- The task
Exactly the lines from the opening of the data through the line containing "quitar con distintas" should be reproduced, please, with nothing added.

- Given entries
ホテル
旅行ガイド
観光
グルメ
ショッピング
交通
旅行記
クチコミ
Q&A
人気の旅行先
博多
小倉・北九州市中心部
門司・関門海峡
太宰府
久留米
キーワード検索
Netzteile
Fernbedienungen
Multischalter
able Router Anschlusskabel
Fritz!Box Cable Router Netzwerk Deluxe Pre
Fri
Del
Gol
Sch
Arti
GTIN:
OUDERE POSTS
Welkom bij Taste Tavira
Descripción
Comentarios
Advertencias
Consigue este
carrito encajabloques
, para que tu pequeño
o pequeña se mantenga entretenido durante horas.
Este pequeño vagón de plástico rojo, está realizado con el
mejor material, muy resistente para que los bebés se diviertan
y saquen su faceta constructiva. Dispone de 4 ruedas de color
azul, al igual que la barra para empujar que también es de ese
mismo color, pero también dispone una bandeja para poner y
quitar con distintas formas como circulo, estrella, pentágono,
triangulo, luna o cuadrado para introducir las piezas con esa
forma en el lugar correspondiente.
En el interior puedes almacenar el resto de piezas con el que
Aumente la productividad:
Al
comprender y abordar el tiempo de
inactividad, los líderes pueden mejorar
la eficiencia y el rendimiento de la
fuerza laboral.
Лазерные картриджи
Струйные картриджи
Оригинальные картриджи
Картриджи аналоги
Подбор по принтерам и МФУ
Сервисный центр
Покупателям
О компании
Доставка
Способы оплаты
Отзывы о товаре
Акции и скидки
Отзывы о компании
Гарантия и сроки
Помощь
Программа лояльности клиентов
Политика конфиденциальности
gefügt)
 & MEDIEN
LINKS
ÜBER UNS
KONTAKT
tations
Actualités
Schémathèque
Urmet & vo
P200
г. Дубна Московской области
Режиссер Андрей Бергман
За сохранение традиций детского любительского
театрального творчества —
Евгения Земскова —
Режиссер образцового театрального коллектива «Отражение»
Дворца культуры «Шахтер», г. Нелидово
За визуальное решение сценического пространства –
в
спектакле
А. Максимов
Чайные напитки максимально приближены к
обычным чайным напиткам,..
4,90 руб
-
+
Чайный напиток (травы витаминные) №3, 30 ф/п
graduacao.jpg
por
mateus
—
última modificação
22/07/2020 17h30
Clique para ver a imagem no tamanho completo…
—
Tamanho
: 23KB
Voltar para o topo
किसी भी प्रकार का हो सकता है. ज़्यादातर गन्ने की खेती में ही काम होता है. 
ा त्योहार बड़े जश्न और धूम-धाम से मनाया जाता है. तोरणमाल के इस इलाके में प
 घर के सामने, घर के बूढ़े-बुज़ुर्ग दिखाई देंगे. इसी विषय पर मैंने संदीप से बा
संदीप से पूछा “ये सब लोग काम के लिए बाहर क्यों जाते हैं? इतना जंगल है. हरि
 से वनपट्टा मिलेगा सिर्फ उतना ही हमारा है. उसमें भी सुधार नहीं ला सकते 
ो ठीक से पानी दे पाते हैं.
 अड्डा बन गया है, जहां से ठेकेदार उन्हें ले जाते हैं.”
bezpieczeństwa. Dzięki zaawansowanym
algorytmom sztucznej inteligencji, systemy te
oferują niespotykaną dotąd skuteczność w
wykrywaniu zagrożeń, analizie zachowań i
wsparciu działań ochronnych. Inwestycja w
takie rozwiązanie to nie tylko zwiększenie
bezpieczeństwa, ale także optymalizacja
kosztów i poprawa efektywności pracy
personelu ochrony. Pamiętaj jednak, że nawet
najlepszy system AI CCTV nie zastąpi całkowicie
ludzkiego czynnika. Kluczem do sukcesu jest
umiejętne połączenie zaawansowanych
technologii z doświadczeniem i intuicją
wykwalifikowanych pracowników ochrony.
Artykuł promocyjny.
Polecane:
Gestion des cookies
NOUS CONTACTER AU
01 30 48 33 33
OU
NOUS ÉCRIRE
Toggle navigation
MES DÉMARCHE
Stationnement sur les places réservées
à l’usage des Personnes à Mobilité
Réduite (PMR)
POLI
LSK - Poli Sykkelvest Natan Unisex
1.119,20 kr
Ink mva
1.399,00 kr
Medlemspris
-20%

- Solution for this task
ホテル
旅行ガイド
観光
グルメ
ショッピング
交通
旅行記
クチコミ
Q&A
人気の旅行先
博多
小倉・北九州市中心部
門司・関門海峡
太宰府
久留米
キーワード検索
Netzteile
Fernbedienungen
Multischalter
able Router Anschlusskabel
Fritz!Box Cable Router Netzwerk Deluxe Pre
Fri
Del
Gol
Sch
Arti
GTIN:
OUDERE POSTS
Welkom bij Taste Tavira
Descripción
Comentarios
Advertencias
Consigue este
carrito encajabloques
, para que tu pequeño
o pequeña se mantenga entretenido durante horas.
Este pequeño vagón de plástico rojo, está realizado con el
mejor material, muy resistente para que los bebés se diviertan
y saquen su faceta constructiva. Dispone de 4 ruedas de color
azul, al igual que la barra para empujar que también es de ese
mismo color, pero también dispone una bandeja para poner y
quitar con distintas formas como circulo, estrella, pentágono,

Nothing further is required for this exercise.